University of Minnesota researcher Perry Hackett, calls his breakthrough in using DNA to fight cancer “one of the grandest Minnesota fishing stories ever.”
Hackett, a professor of cell biology and genetics at the University, was given the Impact Award last month for inventing the Sleeping Beauty Transposon system — a basis for many cancer-fighting immunotherapies.
Though Hackett’s scientific journey began nearly 40 years ago when he was tasked with genetically engineering larger fish, his more recent work can reprogram a person’s immune system to fight cancer by introducing a gene into a cell that will recognize foreign cells in the body.
“Your immune system has memory, and it can target specific things that are bad,” he said. “It does so by targeting virus-infected cells and things like that.”
Transposons are DNA that are not uniform throughout an organism — a concept easily seen in Indian corn, where the kernels are multicolored because a DNA element is hopping around the corn genome.
“It’s named Sleeping Beauty because it was a gene that was active … 13 million years ago but went extinct,” Hackett said.
Because this system does not use viruses like other cancer treatments, Hackett said he and his team of three other University faculty members were awarded a grant to research using the system for human gene therapy.
“The problem with viruses is they’re expensive to make, they take a long time to get and they’re very costly to purify,” he said.
But the Sleeping Beauty Transposon is simple enough for an undergraduate student to make. “That’s how trivial this technology is,” he said.
The transposon’s history starts when Hackett accepted a job at the University in 1980 to study retroviruses. He said there were few restrictions on researchers and what they could do in the lab.
He and his colleagues were making mutations in cancer viruses and were not paid much attention.
“A couple of my friends came to me and said, ‘You know how to genetically engineer stuff. We want to make big fish,’” he said, adding that the governor at the time, Rudy Perpich, had asked someone from the medical school how it could help the fishing industry.
Hackett received money from the state and other organizations and successfully created faster-growing fish, but he said many environmentalists at the time were concerned about modified fish being in nature.
Though fish in Minnesota years ago were naturally larger and the fish population worldwide is decreasing rapidly, Hackett said the engineered fish never made it out into the wild.

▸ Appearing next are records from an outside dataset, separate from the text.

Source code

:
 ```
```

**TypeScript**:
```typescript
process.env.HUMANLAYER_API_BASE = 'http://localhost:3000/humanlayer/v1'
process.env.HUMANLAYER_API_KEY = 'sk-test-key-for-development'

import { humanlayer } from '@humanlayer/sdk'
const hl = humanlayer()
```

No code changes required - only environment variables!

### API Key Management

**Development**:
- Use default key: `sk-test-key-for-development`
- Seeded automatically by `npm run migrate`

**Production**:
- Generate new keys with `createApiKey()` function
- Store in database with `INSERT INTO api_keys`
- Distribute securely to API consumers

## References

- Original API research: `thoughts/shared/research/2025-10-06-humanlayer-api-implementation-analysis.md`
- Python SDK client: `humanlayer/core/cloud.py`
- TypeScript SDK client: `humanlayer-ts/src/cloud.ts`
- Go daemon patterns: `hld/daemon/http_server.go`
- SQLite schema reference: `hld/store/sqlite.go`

“All the lakes here in Minnesota are feeling pressure,” he said. “I would say that there now is a global fisheries crisis due to people called environmentalists and people called conservationists. The result is that the natural animal population can’t keep up.”
While Hackett and his team’s engineered fish project came to a halt, he said they made the procedure used on the fish more efficient and eventually came up with a new transposon system.
In the early 2000s, the team merged with the Genetic Cell Biology and Development Department, which was new at the time, and started investing in transposons and gene therapy.
He said viruses have been used in the past to improve the immune system, but a few years ago immunotherapy became the focus.
“Fundamentally, it’s a fishing story,” Hackett said of creating the transposon system. “It is one of the grandest Minnesota fishing stories ever. You start to find a way to improve the lives of fishermen and you wind up with a cutting-edge tool to treat cancer.”
Dan Voytas, a genetics, cell biology and development professor and the director of the Center for Genome Engineering, said he took a job at the University in 2008 partly because of Hackett’s work in genetics.
Voytas said he first met Hackett shortly after the transposon discovery was made.
“Part of the motivation for the move was certainly my excitement about working with professors at the University of Minnesota who are interested in editing [and] modifying DNA in cells,” he said.
Voytas sees the Sleeping Beauty Transposon System as Hackett’s greatest contribution to the University.
“It has many applications,” he said. “It’s been helpful in understanding how cancer progresses. It’s been important … to correct genetic diseases that people inherit. More recently it’s been important in turning our immune systems against cancer.”
Voytas said the recent immune system discovery was commercially licensed in the last year and a half. Since Hackett’s discovery, he said there have been other developments that allow DNA to be more precisely edited.
The Center for Genome Engineering implements other people’s systems into editing human, animal and plant genes, Voytas said.
He added that in the future, therapies based on Hackett’s transposon system could eliminate or correct the symptoms of inherited diseases.
“It’s the therapeutic outcomes of that technology that people will appreciate and recognize,” he said.
Allen Levine, the University’s interim vice president for research and a member of the committee that awarded Hackett, said he was given the award in March because of his discovery and use of the Sleeping Beauty Transposon system.
“I’ve heard a lot about [Hackett] over the years,” Levine said. “The work that he has done has had a major impact in terms of cancer therapies.”
Levine said most cancer therapies, which are relatively new, look to change the immune system to attack only cancer cells. He said 80 percent of people who use this technology have complete recovery or remission of cancer.
“The University will keep on working in these arenas,” he said. “We want to reward that innovative thinking. I always say that genius is the recognition of the accident.”